男人說話的語速很慢,且每一個字都帶著不容辯駁的輕蔑意味。
【手滑了一下。】
手滑?
這冷冰冰的硬殼子彈又不是人,怎能懂他心中所想,恰好打中車身?
找這麽一個完全不具說服力的理由,說這麽一句輕飄無覺的話,他當我們是什麽?
是傻子,可輕易愚弄,還是懦夫,隨意揉捏?
“樓小姐,既然你們暫時不想走,那我就說個故事吧。”
我渾身一激,臉上不動聲色,心中卻陣陣發虛。
樓小姐?
訂婚之後,往來的大部分人都已改口叫我傅太太,還叫樓小姐的屈指可數。
他……認識我?
悠悠轉過身子後,我試探著抬頭瞥了他一眼。
隻一眼,飛速而潦草的一眼。
他站在台階上,目光居高臨下地逼視著。
“先前我有個相好的女人,可她心氣兒大,不願給我生孩子,我氣得很,索性給她砸了一捆票子,讓她有多遠滾多遠。

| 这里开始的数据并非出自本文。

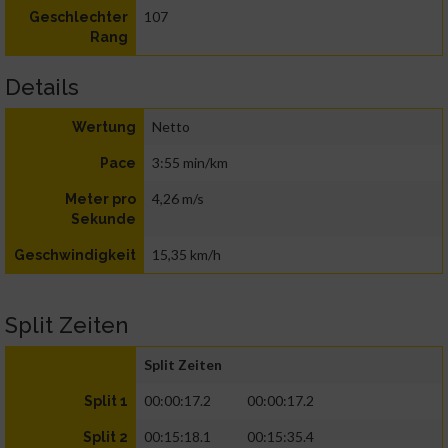
107
Geschlechter
Rang
Details
Netto
Wertung
3:55 min/km
Pace
4,26 m/s
Meter pro
Sekunde
15,35 km/h
Geschwindigkeit
Split Zeiten
Split Zeiten
00:00:17.2
00:00:17.2
Split 1
00:15:18.1
00:15:35.4
Split 2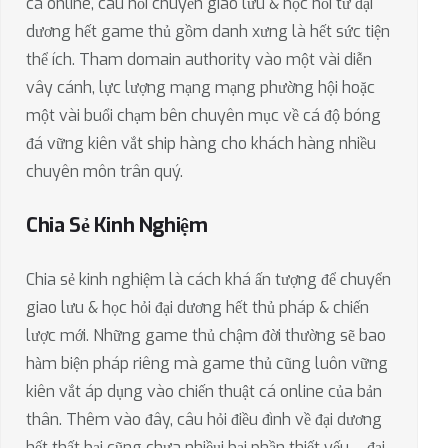
cá online, câu hỏi chuyển giao lưu & học hỏi từ đại
dương hết game thủ gồm danh xưng là hết sức tiện
thể ích. Tham domain authority vào một vài diễn
vây cánh, lực lượng mạng mạng phường hội hoặc
một vài buổi chạm bên chuyên mục về cá độ bóng
đá vững kiên vắt ship hàng cho khách hàng nhiều
chuyên môn trân quý.
Chia Sẻ Kinh Nghiệm
Chia sẻ kinh nghiệm là cách khá ấn tượng để chuyển
giao lưu & học hỏi đại dương hết thủ pháp & chiến
lược mới. Những game thủ chậm đời thường sẽ bao
hàm biện pháp riêng mà game thủ cũng luôn vững
kiên vắt áp dụng vào chiến thuật cá online của bản
thân. Thêm vào đây, câu hỏi điều đình về đại dương
hết thất bại cũng chưa nhiềụi bại phần thiết yếu – đại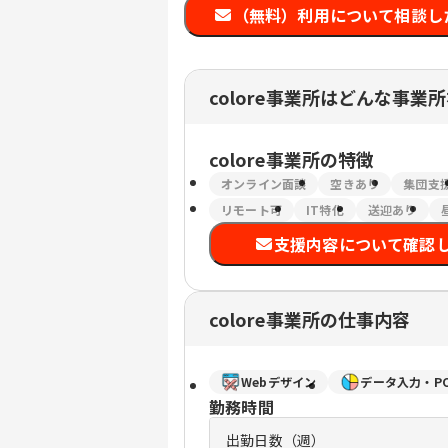
（無料）利用について相談し
colore事業所はどんな事業
colore事業所
の特徴
オンライン面談
空きあり
集団支
リモート可
IT特化
送迎あり
支援内容について確認
colore事業所の仕事内容
Webデザイン
データ入力・P
勤務時間
出勤日数（週）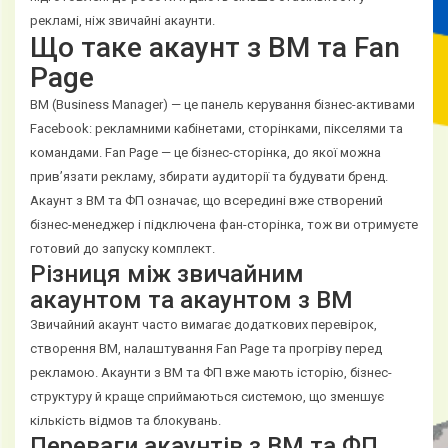
рекламі, ніж звичайні акаунти.
Що таке акаунт з BM та Fan
Page
BM (Business Manager) — це панель керування бізнес-активами
Facebook: рекламними кабінетами, сторінками, пікселями та
командами. Fan Page — це бізнес-сторінка, до якої можна
прив’язати рекламу, збирати аудиторії та будувати бренд.
Акаунт з BM та ФП означає, що всередині вже створений
бізнес-менеджер і підключена фан-сторінка, тож ви отримуєте
готовий до запуску комплект.
Різниця між звичайним
акаунтом та акаунтом з BM
Звичайний акаунт часто вимагає додаткових перевірок,
створення BM, налаштування Fan Page та прогріву перед
рекламою. Акаунти з BM та ФП вже мають історію, бізнес-
структуру й краще сприймаються системою, що зменшує
кількість відмов та блокувань.
Переваги акаунтів з BM та ФП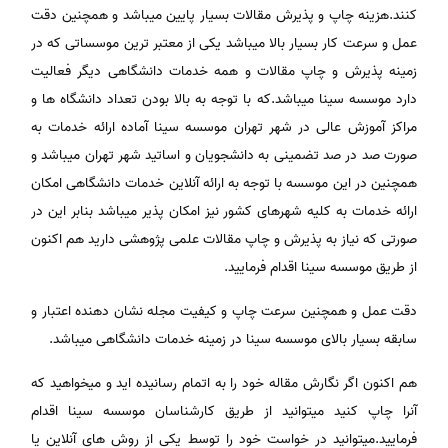
کنند.هزینه چاپ و پذیرش مقالات بسیار پایین میباشد و همچنین دقت
عمل و سرعت کار بسیار بالا میباشد یکی از معتبر ترین موسساتی که در
زمینه پذیرش و چاپ مقالات و همه خدمات دانشگاهی دیگر فعالیت
دارد موسسه سینا میباشد.که با توجه به بالا بودن تعداد دانشگاه ها و
مراکز آموزش عالی در شهر تهران موسسه سینا آماده ارائه خدمات به
صورت صد در صد تضمینی به دانشجویان و اساتید شهر تهران میباشد و
همچنین در این موسسه با توجه به ارائه آنلاین خدمات دانشگاهی امکان
ارائه خدمات به کلیه شهرهای کشور نیز امکان پذیر میباشد بنابر این در
صورتی که نیاز به پذیرش و چاپ مقالات علمی پژوهشی دارید هم اکنون
از طریق موسسه سینا اقدام فرمایید.
دقت عمل و همچنین سرعت چاپ و کیفیت مجله نشان دهنده اعتبار و
سابقه بسیار بالای موسسه سینا در زمینه خدمات دانشگاهی میباشد.
هم اکنون اگر نگارش مقاله خود را به اتمام رسانیده اید و میخواهید که
آنرا چاپ کنید میتوانید از طریق کارشناسان موسسه سینا اقدام
فرمایید.میتوانید در خواست خود را توسط یکی از روش های آنلاین یا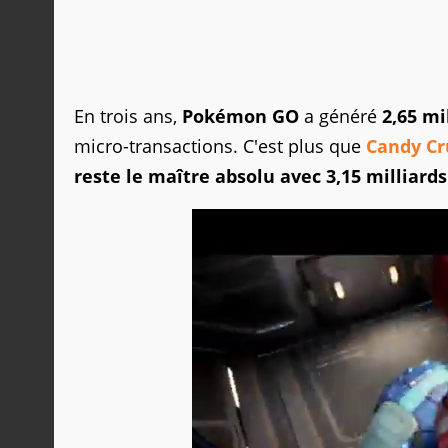
En trois ans,
Pokémon GO
a généré
2,65 mi
micro-transactions. C'est plus que
Candy Cr
reste le maître absolu avec 3,15 milliards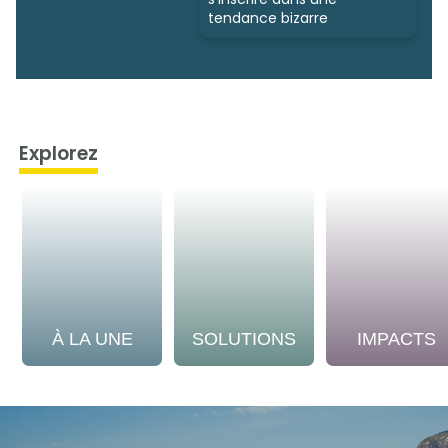
tendance bizarre
Explorez
À LA UNE
SOLUTIONS
IMPACTS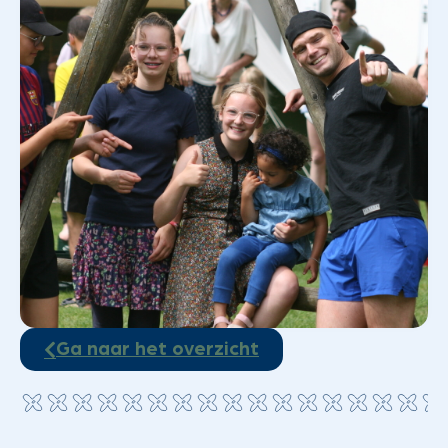
Ga naar het overzicht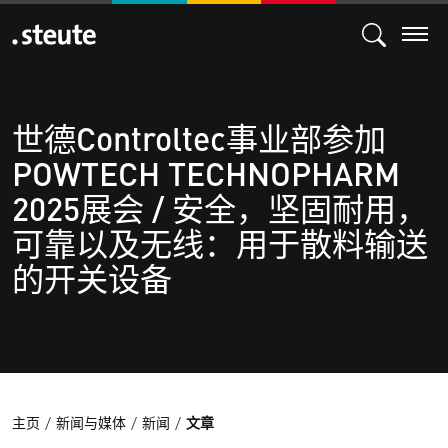
世德Controltec事业部参加
POWTECH TECHNOPHARM
2025展会 / 安全，坚固耐用，
可靠以及无线：用于散料输送
的开关设备
主页
新闻与媒体
新闻
文章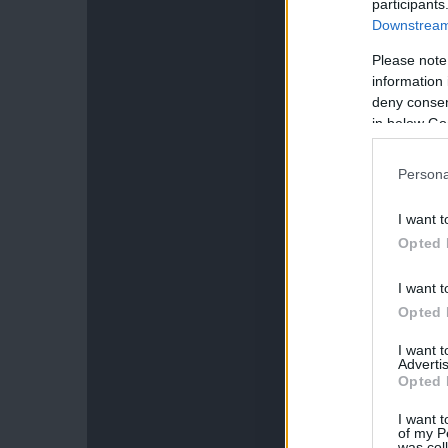
participants
Downstream 
Please note
information 
deny consent
in below Go
Persona
I want t
Opted 
I want t
Opted 
I want 
Advertis
Opted 
I want t
of my P
was col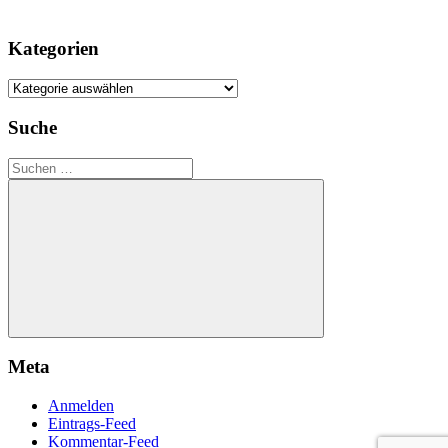
Kategorien
Kategorien
Suche
Suchen
nach:
Suchen
Meta
Anmelden
Eintrags-Feed
Kommentar-Feed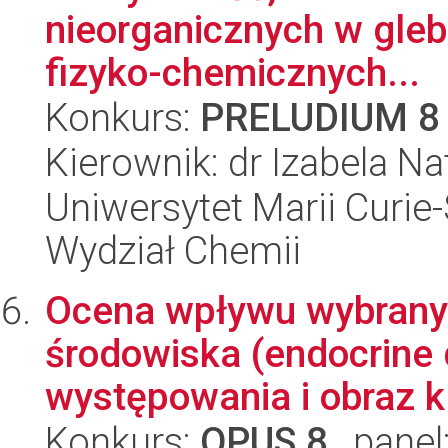
nieorganicznych w gle
fizyko-chemicznych...
Konkurs:
PRELUDIUM 8
Kierownik: dr Izabela Na
Uniwersytet Marii Curie-
Wydział Chemii
Ocena wpływu wybrany
środowiska (endocrine 
występowania i obraz kl
Konkurs:
OPUS 8
, panel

結果這賤人拿著我的錢出去養小白臉,被我知道了,一氣之下,我卷了她的鋪蓋,連拖帶拉,把人賣進了八仙橋。”
說到這兒,他神色嘁嘁地頓住,直勾勾地瞪著我。
“那女人是毀在自己手裏的,怪不得我。”
我暗暗咬牙,心中腹誹。
你自樂意把錢給人家,斷掉積攢下來的情意,那便是認了與她一刀兩斷,各不相幹。
盡管女人朝三暮四,拈花惹草是敗德,可二人既了斷前塵,就該痛痛快快的各自朝後看。
她揣著錢,要花在哪兒,要去哪兒,本該也就是全由她做主的。
眼下這事,分明是你後了悔,卻硬要把理由怪在她身上。
男人偏頭啐了一口唾沫,繼續道。
“把她賣給老鴇後,老鴇又覺得她漂亮,所以把她轉給了金姨媽那個瘋婆子,那老女人長得人模人樣的,心思卻壞的透頂。